Composite and application compatibility
Mike Hearn
m.hearn at signal.QinetiQ.com
Thu Sep 2 02:23:45 PDT 2004
So, I guess the boat has sailed on this one? Is there no chance of the
decision to use use an UNBREAK_ME_PLEASE environment variable being
reconsidered?
Mike Hearn wrote:
> Hi guys,
>
> I've been reading the archives of this list and am a bit concerned that
> the introduction of X compositing will break backwards compatibility
> with some important software.
>
> The first thread about this seems to have been the Flash/Mozilla issue.
> The second suggests that some GTK 1.x apps can be broken.
>
> This is a serious amount of breakage, similar in scope to the problems
> caused by the introduction of NPTL which mangled RealPlayer, the JVM and
> Wine amongst many other high profile, popular applications.
>
> The recommended workaround seems to be to set an environment variable,
> but I have severe reservations about this approach. It's been used
> before, to disable NPTL for apps that didn't work with it, and has
> several serious disadvantages:
>
> 1) You have to know about the environment variable in order to use it.
>
> LD_ASSUME_KERNEL was never well documented until long after the fact.
> Even if XLIB_SKIP_ARGB_VISUALS is well documented in man pages,
> release notes etc, the vast majority of users will still be unaware
> of it just through the nature of the thing.
>
> 2) You have to be able to diagnose the problem in order to use it.
>
> For somebody who is not a programmer, this can be impossible.
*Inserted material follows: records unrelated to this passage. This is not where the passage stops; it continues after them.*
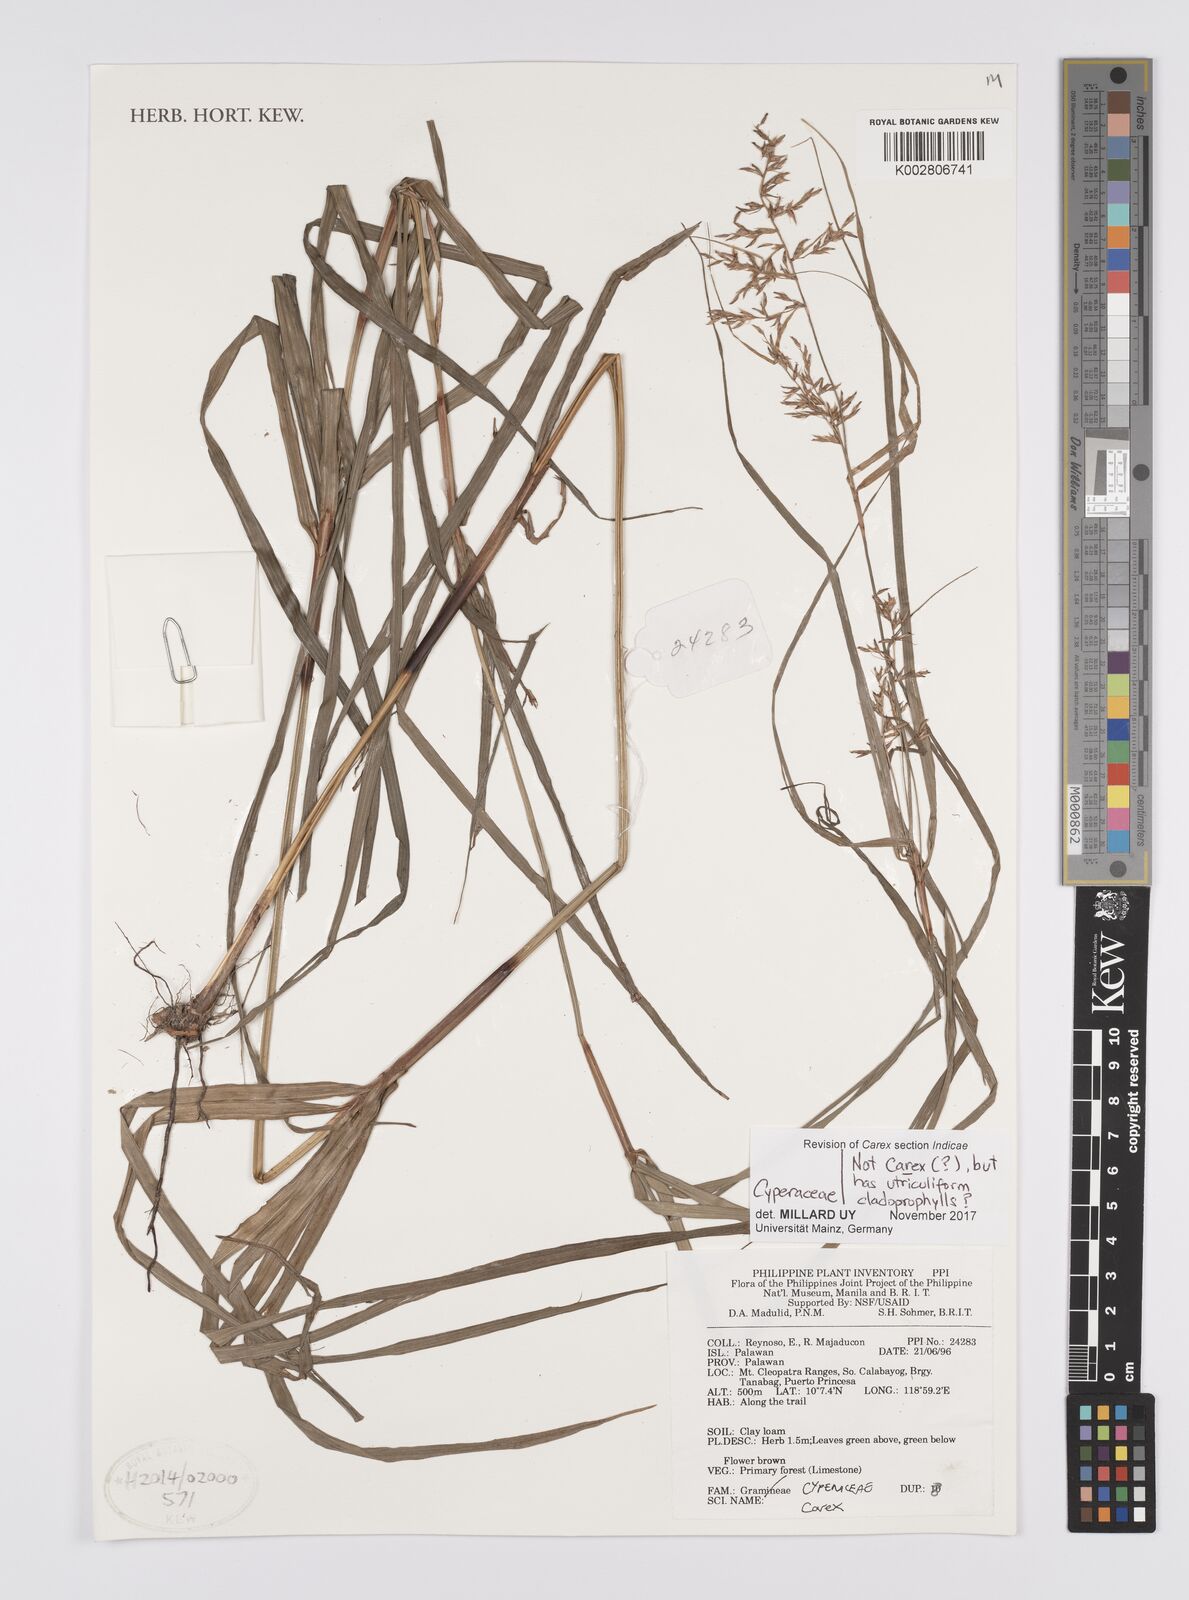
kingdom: Plantae
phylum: Tracheophyta
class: Liliopsida
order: Poales
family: Cyperaceae
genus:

Often
> I've only thought of using LD_ASSUME_KERNEL after putting gdb to work
> on mysterious deadlocks and crashes. This is far beyond
> the abilities of most Linux users who these days are usually not
> developers. Even if the user *is* able to use a debugger there's no
> guarantee that they will correlate BadMatch errors/crashes in Xlib
> with the introduction of ARGB visuals much as many people could not
> correlate crashes and deadlocks inside libpthreads with NPTL.
>
> 3) It's a pain in the ass to use. You have to write a wrapper script
> for each program affected.
>
> 4) The vast majority of people can't or don't use them. Go read any
> popular Linux (or even *BSD) tech support forum to see endless
> threads full of people suffering through needless breakage.
>
> From my understanding of the technology clients have to be specifically
> written to use ARGB visuals anyway, so there's no harm in hiding them
> from applications entirely unless they opt in. What is the problem with
> having the developer do:
>
> XCompositeEnableARGBVisuals();
>
> before doing an XOpenDisplay or similar to prevent widespread breakage?
>
> In the Flash/Mozilla thread, this seemed to be the original intention
> but was hard to implement because of bad interactions between XRENDER
> and magically hidden visuals. If the visuals were simply ignored
> entirely unless enabled before connect (ie even the composite APIs
> couldn't see them) would this still cause a problem?
>
> This opt-in API could then be propogated up through the toolkits so ARGB
> visuals are enabled on an app by app basis.
>
> What are peoples thoughts on this?